On the Edgartown shoreline, on the sandy point of Lighthouse Beach which guards the harbor entrance, derby fishermen lined up in even intervals on a recent afternoon, casting into the deep channel where tides bring Atlantic waters in and out of Edgartown harbor each day.
Along with the changing tides come baitfish, said fisherman Jesse Heuit, just moments after arriving with his rod.
“You can see the bait,” he said, pointing out to a disturbance in the water, where little metallic shimmers jumped up and flickered in the sunlight above the chop.
“Those are silversides,” Mr. Heuit said.
Where little fish are present, the big fish must follow; so goes the fisherman’s credo.
“I’ve been catching some bluefish,” said Kerri Moffatt, who was using a pink Hogy lure. “They’ve been small, but I’ve been catching them. That’s what matters.”
By late afternoon, though, the action had mostly died down, and bites were few and far between. Louie Jacob-Walsh, who had managed to pull in a small false albacore, tried to drum up some action with a specialized popper lure.
“Right now, there’s not really anything showing so I’m trying to bring attention,” he said while displaying the lure, a cylinder painted like a fish with a funnel mouth on the end called a popper. Unlike other lures, which cruise smoothly underwater, the popper’s mouth creates resistance as it is reeled in, making a splash each time the fisherman jerks the rod.
Mr. Jacob-Walsh fished with an iPhone strapped to his chest to film that afternoon, to “see if I could catch the Derby winner on tape.”
That achievement would have to wait for another day.
On the harbor side of the beach, where waters were calm and dunes blocked the wind, a pair of fly fishermen plied their craft, flicking their lines back and forth.
“Our one mission is to catch albacore,” said Colin Cournoyer, one of the fly fishermen.
Mr. Cournoyer, who won the triple crown shore fly fishing derby category last year, said he grew up in Oak Bluffs and returns to the Island each year for the derby. After fishing for eight hours at Lobsterville Beach with nothing to show for it the day before, he and Oliver Preston came down to the lighthouse on a lark.
“We were eating meatballs at the house up the street, and I was like ‘hey, you want to go down to the harbor for half an hour?’” he said, as Mr. Preston cast his line out beside him.
Mr. Cournoyer soon pulled in an albie with a lure of his own design, a slim twirl of green ribbon and buck hair encased in epoxy, with a little fish eye on each side.

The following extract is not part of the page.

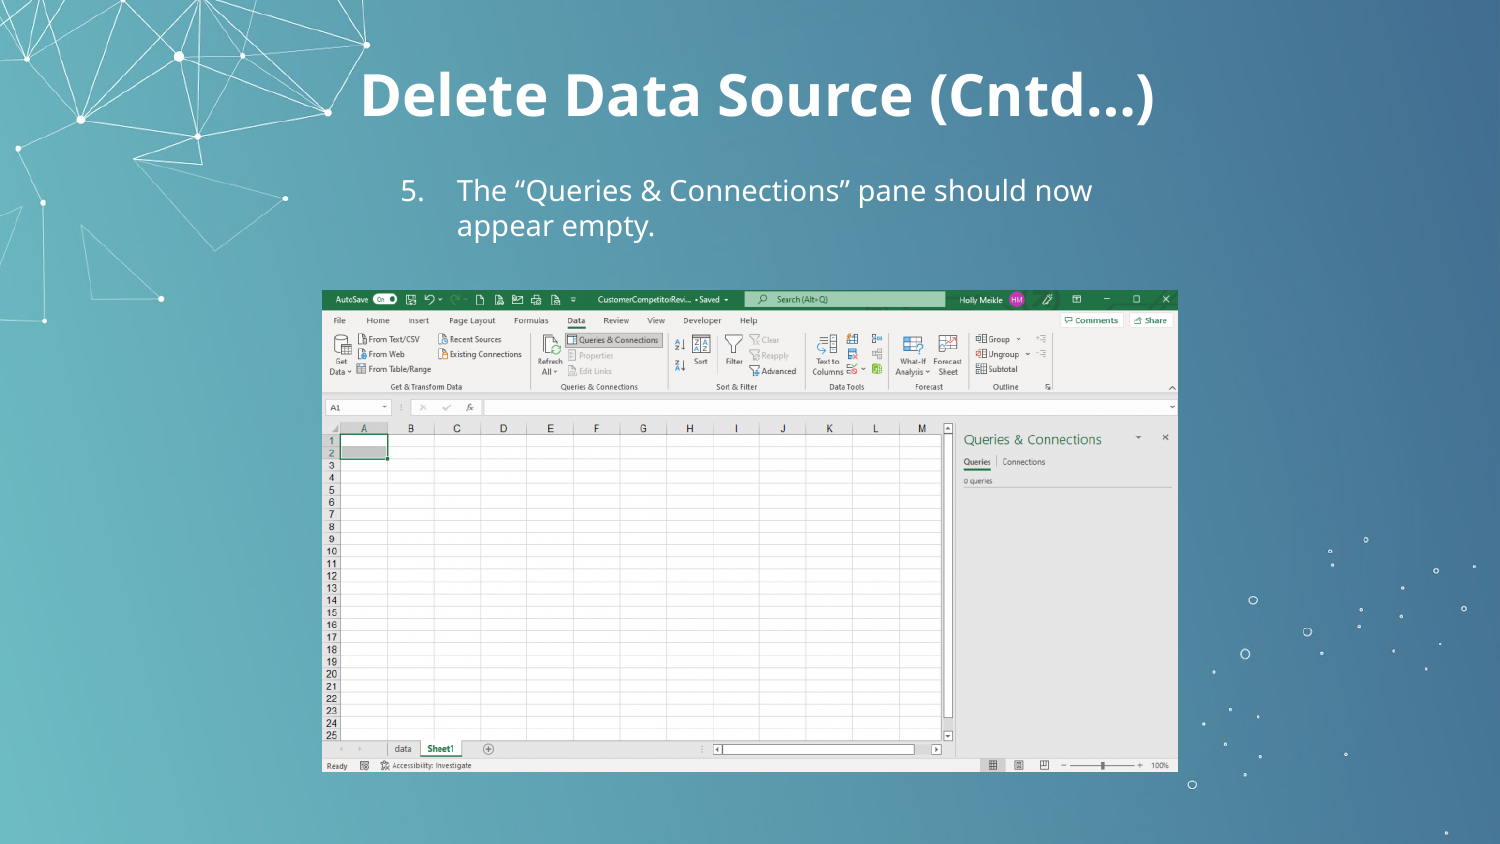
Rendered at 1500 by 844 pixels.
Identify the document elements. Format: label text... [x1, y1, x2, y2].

title Delete Data Source (Cntd…) [322, 42, 1178, 157]
text_box The “Queries & Connections” pane should now appear empty. [385, 157, 1115, 263]
picture [0, 0, 1500, 844]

No more fish were caught that afternoon but for Mr. Cournoyer, at least, the outing isn’t all about the fish.
“I already got my fish for the day,” he said, scanning the view of harbor, the boats, the fishermen, the beach’s titular Lighthouse. “This is about embracing the beauty of the Island.”
As the afternoon ebbed, the casting of lines and quiet talk of fishermen gave way to the chirping of beach bugs and the whoosh of wind against the dune grass and goldenrod. Down where Lighthouse Beach turns to Fuller Street Beach, little brown balls of seaweed continued to wash up along the eroded shore and horseshoe crab carcasses lay scattered amongst them, delivered to shore by a churning sea.